_Task:_ Once the line containing "cancer stained with" has been printed, stop; print every line before it exactly, starting at the top of the material below.

=== Section Start ===

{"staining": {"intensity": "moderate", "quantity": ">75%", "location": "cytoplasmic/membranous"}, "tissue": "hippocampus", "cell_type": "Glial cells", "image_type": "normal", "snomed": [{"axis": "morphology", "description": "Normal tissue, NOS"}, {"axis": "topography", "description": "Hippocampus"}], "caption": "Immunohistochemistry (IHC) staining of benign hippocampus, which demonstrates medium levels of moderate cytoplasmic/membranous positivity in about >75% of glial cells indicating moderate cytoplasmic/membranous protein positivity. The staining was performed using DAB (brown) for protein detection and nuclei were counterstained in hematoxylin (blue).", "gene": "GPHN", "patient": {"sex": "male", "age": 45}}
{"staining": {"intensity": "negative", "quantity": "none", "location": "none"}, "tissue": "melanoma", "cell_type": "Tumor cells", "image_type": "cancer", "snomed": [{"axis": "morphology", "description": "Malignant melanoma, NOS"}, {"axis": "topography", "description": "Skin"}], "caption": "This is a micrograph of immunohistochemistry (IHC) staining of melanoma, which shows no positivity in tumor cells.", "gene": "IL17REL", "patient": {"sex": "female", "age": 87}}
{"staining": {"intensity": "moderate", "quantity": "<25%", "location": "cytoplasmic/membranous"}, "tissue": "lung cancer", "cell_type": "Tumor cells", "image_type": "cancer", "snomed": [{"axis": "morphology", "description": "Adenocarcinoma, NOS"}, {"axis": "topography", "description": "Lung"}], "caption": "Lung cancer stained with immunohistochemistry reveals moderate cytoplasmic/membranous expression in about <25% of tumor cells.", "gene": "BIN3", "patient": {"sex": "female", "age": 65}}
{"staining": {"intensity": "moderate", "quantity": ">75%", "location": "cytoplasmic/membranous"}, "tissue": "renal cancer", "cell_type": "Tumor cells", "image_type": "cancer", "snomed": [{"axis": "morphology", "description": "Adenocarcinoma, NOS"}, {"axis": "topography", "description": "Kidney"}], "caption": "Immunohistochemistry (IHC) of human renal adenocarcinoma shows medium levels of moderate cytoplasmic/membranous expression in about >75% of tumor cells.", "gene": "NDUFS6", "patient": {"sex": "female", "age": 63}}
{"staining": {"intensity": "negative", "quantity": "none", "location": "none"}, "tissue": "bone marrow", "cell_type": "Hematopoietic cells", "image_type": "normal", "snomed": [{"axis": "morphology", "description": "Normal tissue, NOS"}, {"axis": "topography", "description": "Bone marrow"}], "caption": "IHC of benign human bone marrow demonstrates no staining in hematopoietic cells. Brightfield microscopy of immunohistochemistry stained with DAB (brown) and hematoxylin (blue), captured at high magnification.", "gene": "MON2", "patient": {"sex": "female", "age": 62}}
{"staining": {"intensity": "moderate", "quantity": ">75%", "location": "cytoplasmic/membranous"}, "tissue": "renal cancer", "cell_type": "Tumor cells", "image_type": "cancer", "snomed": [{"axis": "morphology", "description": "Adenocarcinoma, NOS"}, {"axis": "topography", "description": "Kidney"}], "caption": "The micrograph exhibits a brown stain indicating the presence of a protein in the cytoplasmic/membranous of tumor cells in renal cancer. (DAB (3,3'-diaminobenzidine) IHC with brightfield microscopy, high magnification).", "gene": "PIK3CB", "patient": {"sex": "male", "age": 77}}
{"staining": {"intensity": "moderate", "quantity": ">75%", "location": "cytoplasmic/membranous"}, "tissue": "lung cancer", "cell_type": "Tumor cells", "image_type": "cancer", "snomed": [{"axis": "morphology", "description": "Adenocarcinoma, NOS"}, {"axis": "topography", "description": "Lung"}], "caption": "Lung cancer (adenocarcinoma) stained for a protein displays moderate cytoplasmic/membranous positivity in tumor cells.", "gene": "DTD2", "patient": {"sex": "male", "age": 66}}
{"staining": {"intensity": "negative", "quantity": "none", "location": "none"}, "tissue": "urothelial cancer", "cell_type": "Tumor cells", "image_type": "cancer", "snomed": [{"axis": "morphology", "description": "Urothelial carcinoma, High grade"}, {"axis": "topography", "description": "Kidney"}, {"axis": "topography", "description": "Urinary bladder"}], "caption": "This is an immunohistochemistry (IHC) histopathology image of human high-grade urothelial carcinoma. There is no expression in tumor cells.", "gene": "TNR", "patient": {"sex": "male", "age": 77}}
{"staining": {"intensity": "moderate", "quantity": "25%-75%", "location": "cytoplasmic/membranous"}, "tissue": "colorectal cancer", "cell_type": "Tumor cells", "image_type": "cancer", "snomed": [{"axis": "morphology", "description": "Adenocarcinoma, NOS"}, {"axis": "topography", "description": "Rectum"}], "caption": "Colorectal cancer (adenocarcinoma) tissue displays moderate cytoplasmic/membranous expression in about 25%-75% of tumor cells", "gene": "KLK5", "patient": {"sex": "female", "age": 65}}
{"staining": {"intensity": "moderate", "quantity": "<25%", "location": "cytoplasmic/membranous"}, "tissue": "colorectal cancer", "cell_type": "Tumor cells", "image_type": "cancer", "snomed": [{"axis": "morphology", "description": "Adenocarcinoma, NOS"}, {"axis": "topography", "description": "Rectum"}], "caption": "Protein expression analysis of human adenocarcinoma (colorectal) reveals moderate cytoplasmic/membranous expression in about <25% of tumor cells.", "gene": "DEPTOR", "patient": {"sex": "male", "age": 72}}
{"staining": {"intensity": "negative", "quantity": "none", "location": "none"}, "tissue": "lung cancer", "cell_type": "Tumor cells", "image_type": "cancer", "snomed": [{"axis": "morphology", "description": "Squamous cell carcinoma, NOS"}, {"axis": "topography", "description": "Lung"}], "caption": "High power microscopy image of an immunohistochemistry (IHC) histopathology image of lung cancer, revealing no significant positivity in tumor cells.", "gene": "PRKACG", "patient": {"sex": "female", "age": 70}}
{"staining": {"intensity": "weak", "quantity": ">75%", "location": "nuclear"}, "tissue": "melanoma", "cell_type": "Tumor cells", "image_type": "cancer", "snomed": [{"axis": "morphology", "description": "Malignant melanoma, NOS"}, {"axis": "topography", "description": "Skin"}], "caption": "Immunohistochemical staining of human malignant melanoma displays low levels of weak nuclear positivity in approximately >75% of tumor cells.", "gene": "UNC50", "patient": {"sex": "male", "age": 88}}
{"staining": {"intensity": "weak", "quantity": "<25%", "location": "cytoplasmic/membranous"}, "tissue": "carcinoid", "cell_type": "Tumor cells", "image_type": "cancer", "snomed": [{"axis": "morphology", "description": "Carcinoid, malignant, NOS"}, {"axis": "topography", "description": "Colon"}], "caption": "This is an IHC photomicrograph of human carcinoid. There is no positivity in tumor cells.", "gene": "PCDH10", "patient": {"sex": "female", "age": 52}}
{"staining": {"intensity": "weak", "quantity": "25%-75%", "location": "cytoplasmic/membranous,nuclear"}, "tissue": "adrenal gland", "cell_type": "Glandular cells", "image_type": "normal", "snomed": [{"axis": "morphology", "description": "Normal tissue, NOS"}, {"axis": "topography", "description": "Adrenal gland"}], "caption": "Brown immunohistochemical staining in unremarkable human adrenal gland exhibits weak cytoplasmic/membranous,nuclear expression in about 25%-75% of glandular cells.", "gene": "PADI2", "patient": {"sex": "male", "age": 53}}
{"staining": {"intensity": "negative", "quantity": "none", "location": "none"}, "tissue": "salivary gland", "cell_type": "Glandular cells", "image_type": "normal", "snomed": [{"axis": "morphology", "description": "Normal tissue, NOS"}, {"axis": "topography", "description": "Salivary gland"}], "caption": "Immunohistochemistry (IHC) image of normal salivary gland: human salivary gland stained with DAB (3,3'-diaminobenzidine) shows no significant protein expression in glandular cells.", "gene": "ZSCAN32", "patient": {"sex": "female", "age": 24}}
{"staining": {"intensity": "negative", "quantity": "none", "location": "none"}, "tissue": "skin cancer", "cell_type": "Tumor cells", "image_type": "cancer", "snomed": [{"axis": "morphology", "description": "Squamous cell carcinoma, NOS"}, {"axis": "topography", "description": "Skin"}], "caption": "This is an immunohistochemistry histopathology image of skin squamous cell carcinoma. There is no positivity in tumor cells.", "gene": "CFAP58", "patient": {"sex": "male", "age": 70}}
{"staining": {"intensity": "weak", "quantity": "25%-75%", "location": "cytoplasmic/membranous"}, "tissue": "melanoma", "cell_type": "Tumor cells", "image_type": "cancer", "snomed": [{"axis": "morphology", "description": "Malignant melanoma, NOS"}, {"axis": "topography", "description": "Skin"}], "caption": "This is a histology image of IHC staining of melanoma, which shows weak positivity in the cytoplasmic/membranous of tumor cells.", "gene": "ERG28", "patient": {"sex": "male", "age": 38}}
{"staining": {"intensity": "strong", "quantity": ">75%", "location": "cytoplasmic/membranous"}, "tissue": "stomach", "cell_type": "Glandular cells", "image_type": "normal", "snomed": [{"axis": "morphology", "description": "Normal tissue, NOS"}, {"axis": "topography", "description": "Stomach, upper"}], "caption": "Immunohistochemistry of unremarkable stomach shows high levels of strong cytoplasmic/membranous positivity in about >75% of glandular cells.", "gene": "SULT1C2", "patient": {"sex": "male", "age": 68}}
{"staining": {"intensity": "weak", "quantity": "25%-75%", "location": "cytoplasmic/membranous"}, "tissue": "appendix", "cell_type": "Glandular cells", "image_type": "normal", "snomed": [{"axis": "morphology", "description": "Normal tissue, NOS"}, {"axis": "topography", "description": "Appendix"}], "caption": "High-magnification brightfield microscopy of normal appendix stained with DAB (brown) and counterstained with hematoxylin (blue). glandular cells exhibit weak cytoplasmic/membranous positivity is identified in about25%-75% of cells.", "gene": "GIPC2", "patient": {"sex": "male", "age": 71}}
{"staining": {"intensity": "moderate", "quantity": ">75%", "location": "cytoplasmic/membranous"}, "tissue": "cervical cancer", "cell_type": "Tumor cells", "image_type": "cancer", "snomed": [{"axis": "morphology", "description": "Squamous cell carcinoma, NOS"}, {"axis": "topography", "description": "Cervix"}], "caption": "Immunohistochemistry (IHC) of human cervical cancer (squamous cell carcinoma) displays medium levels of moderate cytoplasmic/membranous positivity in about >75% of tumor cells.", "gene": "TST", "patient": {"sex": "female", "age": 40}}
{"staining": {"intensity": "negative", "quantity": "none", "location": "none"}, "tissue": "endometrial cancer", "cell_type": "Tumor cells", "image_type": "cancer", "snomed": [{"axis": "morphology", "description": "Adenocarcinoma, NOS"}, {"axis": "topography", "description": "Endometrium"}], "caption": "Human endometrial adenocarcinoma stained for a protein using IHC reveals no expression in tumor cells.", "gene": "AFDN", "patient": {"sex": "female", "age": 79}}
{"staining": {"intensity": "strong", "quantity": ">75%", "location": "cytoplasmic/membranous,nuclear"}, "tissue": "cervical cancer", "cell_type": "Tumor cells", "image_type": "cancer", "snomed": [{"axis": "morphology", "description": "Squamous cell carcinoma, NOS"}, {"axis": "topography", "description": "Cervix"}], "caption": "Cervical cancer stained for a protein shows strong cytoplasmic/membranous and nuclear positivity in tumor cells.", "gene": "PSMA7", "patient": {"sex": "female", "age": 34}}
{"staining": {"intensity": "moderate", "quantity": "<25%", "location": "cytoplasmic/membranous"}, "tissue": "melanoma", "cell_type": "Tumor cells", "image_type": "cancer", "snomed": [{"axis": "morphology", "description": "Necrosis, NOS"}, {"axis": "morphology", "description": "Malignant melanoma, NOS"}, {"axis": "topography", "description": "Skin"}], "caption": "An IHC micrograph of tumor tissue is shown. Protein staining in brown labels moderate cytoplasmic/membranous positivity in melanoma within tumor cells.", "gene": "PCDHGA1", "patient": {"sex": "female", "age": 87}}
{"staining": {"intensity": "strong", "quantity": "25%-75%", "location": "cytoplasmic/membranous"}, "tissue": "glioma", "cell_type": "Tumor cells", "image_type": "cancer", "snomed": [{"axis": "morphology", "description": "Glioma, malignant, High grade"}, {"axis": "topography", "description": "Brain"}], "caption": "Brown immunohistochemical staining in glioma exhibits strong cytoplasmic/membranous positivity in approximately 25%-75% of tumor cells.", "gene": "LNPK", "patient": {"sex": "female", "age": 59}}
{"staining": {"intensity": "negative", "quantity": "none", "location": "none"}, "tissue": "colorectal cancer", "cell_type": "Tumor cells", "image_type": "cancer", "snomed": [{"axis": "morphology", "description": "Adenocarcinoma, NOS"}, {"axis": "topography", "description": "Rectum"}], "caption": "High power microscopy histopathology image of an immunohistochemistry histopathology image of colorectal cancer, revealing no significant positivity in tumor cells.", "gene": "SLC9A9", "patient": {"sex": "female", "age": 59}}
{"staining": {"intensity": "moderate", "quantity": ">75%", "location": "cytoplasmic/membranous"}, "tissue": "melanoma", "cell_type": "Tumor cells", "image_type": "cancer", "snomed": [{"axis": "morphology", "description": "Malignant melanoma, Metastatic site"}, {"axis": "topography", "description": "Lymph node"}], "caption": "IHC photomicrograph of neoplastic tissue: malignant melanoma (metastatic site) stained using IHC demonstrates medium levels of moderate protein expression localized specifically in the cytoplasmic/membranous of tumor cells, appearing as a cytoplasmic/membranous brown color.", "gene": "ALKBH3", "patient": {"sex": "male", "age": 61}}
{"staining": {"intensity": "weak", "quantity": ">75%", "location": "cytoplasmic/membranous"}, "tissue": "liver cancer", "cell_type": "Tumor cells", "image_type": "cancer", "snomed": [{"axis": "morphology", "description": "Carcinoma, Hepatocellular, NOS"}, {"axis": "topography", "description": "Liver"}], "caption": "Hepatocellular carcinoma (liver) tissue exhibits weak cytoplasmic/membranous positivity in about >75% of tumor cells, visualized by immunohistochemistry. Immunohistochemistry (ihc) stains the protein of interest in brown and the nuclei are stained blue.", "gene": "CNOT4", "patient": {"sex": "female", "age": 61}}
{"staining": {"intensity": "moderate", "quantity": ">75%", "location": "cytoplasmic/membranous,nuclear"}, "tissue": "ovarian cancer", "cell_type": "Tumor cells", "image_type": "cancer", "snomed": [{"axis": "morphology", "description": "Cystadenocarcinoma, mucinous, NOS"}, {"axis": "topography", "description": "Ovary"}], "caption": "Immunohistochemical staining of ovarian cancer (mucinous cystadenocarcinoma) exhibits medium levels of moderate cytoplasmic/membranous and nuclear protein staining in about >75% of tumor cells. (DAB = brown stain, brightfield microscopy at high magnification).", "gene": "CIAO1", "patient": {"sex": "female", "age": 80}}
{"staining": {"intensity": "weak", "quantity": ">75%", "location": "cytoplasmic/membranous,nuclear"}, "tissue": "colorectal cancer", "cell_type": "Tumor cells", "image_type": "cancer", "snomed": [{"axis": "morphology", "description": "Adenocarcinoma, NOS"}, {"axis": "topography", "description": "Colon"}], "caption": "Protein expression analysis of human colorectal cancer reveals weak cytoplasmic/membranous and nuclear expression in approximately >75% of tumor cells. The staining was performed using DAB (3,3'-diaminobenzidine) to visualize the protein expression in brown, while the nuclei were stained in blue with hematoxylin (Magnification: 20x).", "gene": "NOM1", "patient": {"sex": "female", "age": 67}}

=== Section End ===

_Response to the exercise:_
{"staining": {"intensity": "moderate", "quantity": ">75%", "location": "cytoplasmic/membranous"}, "tissue": "hippocampus", "cell_type": "Glial cells", "image_type": "normal", "snomed": [{"axis": "morphology", "description": "Normal tissue, NOS"}, {"axis": "topography", "description": "Hippocampus"}], "caption": "Immunohistochemistry (IHC) staining of benign hippocampus, which demonstrates medium levels of moderate cytoplasmic/membranous positivity in about >75% of glial cells indicating moderate cytoplasmic/membranous protein positivity. The staining was performed using DAB (brown) for protein detection and nuclei were counterstained in hematoxylin (blue).", "gene": "GPHN", "patient": {"sex": "male", "age": 45}}
{"staining": {"intensity": "negative", "quantity": "none", "location": "none"}, "tissue": "melanoma", "cell_type": "Tumor cells", "image_type": "cancer", "snomed": [{"axis": "morphology", "description": "Malignant melanoma, NOS"}, {"axis": "topography", "description": "Skin"}], "caption": "This is a micrograph of immunohistochemistry (IHC) staining of melanoma, which shows no positivity in tumor cells.", "gene": "IL17REL", "patient": {"sex": "female", "age": 87}}
{"staining": {"intensity": "moderate", "quantity": "<25%", "location": "cytoplasmic/membranous"}, "tissue": "lung cancer", "cell_type": "Tumor cells", "image_type": "cancer", "snomed": [{"axis": "morphology", "description": "Adenocarcinoma, NOS"}, {"axis": "topography", "description": "Lung"}], "caption": "Lung cancer stained with immunohistochemistry reveals moderate cytoplasmic/membranous expression in about <25% of tumor cells.", "gene": "BIN3", "patient": {"sex": "female", "age": 65}}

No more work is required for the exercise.